Exercise text Block Start

The Conversion Ratio
shall also be adjusted to account for any subdivision (by stock split, subdivision, exchange, stock dividend, reclassification, recapitalization
or otherwise) or combination (by reverse stock split, exchange, reclassification, recapitalization or otherwise) or similar reclassification
or recapitalization of the outstanding shares of Class A Common Stock into a greater or lesser number of shares occurring after the
original filing of this Certificate without a proportionate and corresponding subdivision, combination or similar reclassification or
recapitalization of the outstanding shares of Class B Common Stock.
(iii) Voting. Except
as otherwise required by law or this Certificate (including any Preferred Stock Designation), for so long as any shares of Class B
Common Stock shall remain outstanding, the Corporation shall not, without the prior vote or written consent of the holders of a majority
of the shares of Class B Common Stock then outstanding, voting separately as a single class, amend, alter or repeal any provision
of this Certificate, whether by merger, consolidation or otherwise, if such amendment, alteration or repeal would alter or change the
powers, preferences or relative, participating, optional or other or special rights of the Class B Common Stock.
(3) Dividends. Subject
to applicable law, the rights, if any, of the holders of any outstanding series of the Preferred Stock, the holders of shares of Common
Stock shall be entitled to receive such dividends and other distributions (payable in cash, property or capital stock of the Corporation)
when, as and if declared thereon by the Board from time to time out of any assets or funds of the Corporation legally available therefor
and shall share equally on a per share basis in such dividends and distributions.
(4) Liquidation,
Dissolution or Winding Up of the Corporation. Subject to applicable law, the rights, if any, of the holders of any outstanding
series of the Preferred Stock, in the event of any voluntary or involuntary liquidation, dissolution or winding up of the Corporation,
after payment or provision for payment of the debts and other liabilities of the Corporation, the holders of shares of Common Stock shall
be entitled to receive all the remaining assets of the Corporation available for distribution to its stockholders, ratably in proportion
to the number of shares of Class A Common Stock (on an as converted basis with respect to the Class B Common Stock) held by
them.

Exercise text Block End
Data segment Block Start

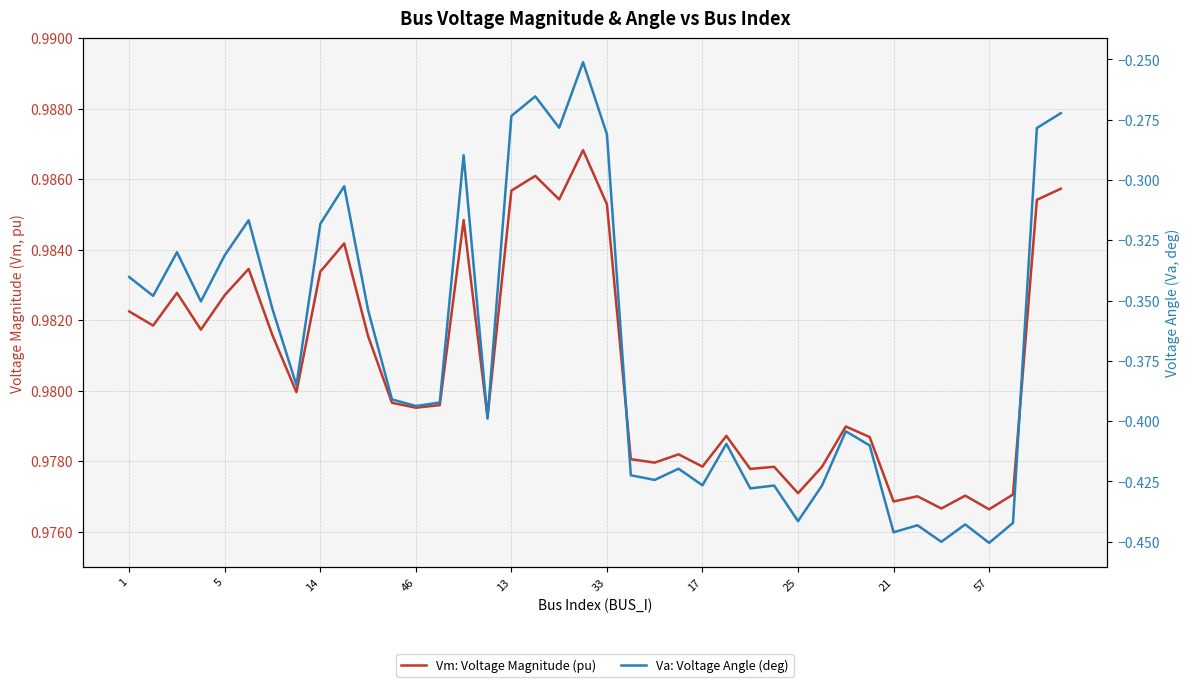

Is the value of Va: Voltage Angle (deg) at 33 greater than the value of Vm: Voltage Magnitude (pu) at 35?

No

Data segment Block End

§ Exercises:
- a) In the certificate excerpt on stock rights, start at the words "The Conversion Ratio" and stop after "of Class B Common Stock.". Rewrite that passage with "Conversion Ratio" swapped for "Exchange Ratio".
- b) Carry on the certificate excerpt on stock rights from the point where it stops.
The listing comes from a separate source.

§ Results of the tasks:
- a)
The Exchange Ratio
shall also be adjusted to account for any subdivision (by stock split, subdivision, exchange, stock dividend, reclassification, recapitalization
or otherwise) or combination (by reverse stock split, exchange, reclassification, recapitalization or otherwise) or similar reclassification
or recapitalization of the outstanding shares of Class A Common Stock into a greater or lesser number of shares occurring after the
original filing of this Certificate without a proportionate and corresponding subdivision, combination or similar reclassification or
recapitalization of the outstanding shares of Class B Common Stock.

- b)
FIFTH: Intentionally Omitted.
SIXTH: The Board of Directors
shall be divided into three classes: Class A, Class B and Class C. The number of directors in each class shall be
fixed exclusively by the Board of Directors and shall be as nearly equal as possible. The directors in Class A shall be elected for
a term expiring at the first Annual Meeting of Stockholders, the directors in Class B shall be elected for a term expiring at the
second Annual Meeting of Stockholders and the directors in Class C shall be elected for a term expiring at the third Annual Meeting
of Stockholders. Commencing at the first Annual Meeting of Stockholders, and at each annual meeting thereafter, directors elected to succeed
those directors whose terms expire shall be elected for a term of office to expire at the third succeeding annual meeting of stockholders
after their election. Except as the GCL may otherwise require, in the interim between annual meetings of stockholders or special meetings
of stockholders called for the election of directors and/or the removal of one or more directors and the filling of any vacancy in that
connection, newly created directorships and any vacancies in the Board of Directors, including unfilled vacancies resulting from the removal
of directors for cause, may be filled only by the vote of a majority of the remaining directors then in office, although less than a quorum
(as defined in the Corporation’s Bylaws), or by the sole remaining director. All directors shall hold office until the expiration
of their respective terms of office and until their successors shall have been elected and qualified. A director elected to fill a vacancy
resulting from the death, resignation or removal of a director shall serve for the remainder of the full term of the director whose death,
resignation or removal shall have created such vacancy and until his successor shall have been elected and qualified.
SEVENTH: The following
provisions are inserted for the management of the business and for the conduct of the affairs of the Corporation, and for further definition,
limitation and regulation of the powers of the Corporation and of its directors and stockholders:
A. Election
of directors need not be by ballot unless the by-laws of the Corporation so provide.
B. In
furtherance and not in limitation of the powers conferred by the laws of the State of Delaware, the Board of Directors is expressly authorized
to make, alter and repeal the by-laws of the Corporation, subject to the power of the stockholders of the Corporation
to alter or repeal any by-law whether adopted by them or otherwise.
C. The directors in their
discretion may submit any contract or act for approval or ratification at any annual meeting of the stockholders or at any special
meeting of the stockholders called for the purpose of considering any such act or contract, and any contract or act that shall be
approved or be ratified by the vote of the holders of a majority of the stock of the Corporation which is represented in person or
by proxy at such meeting and entitled to vote thereat (provided that a lawful quorum of stockholders be there represented in person
or by proxy), unless a higher vote is required by applicable law, shall be as valid and binding upon the Corporation and upon all
the stockholders as though it had been approved or ratified by every stockholder of the Corporation, whether or not the contract or
act would otherwise be open to legal attack because of directors’ interests, or for any other reason.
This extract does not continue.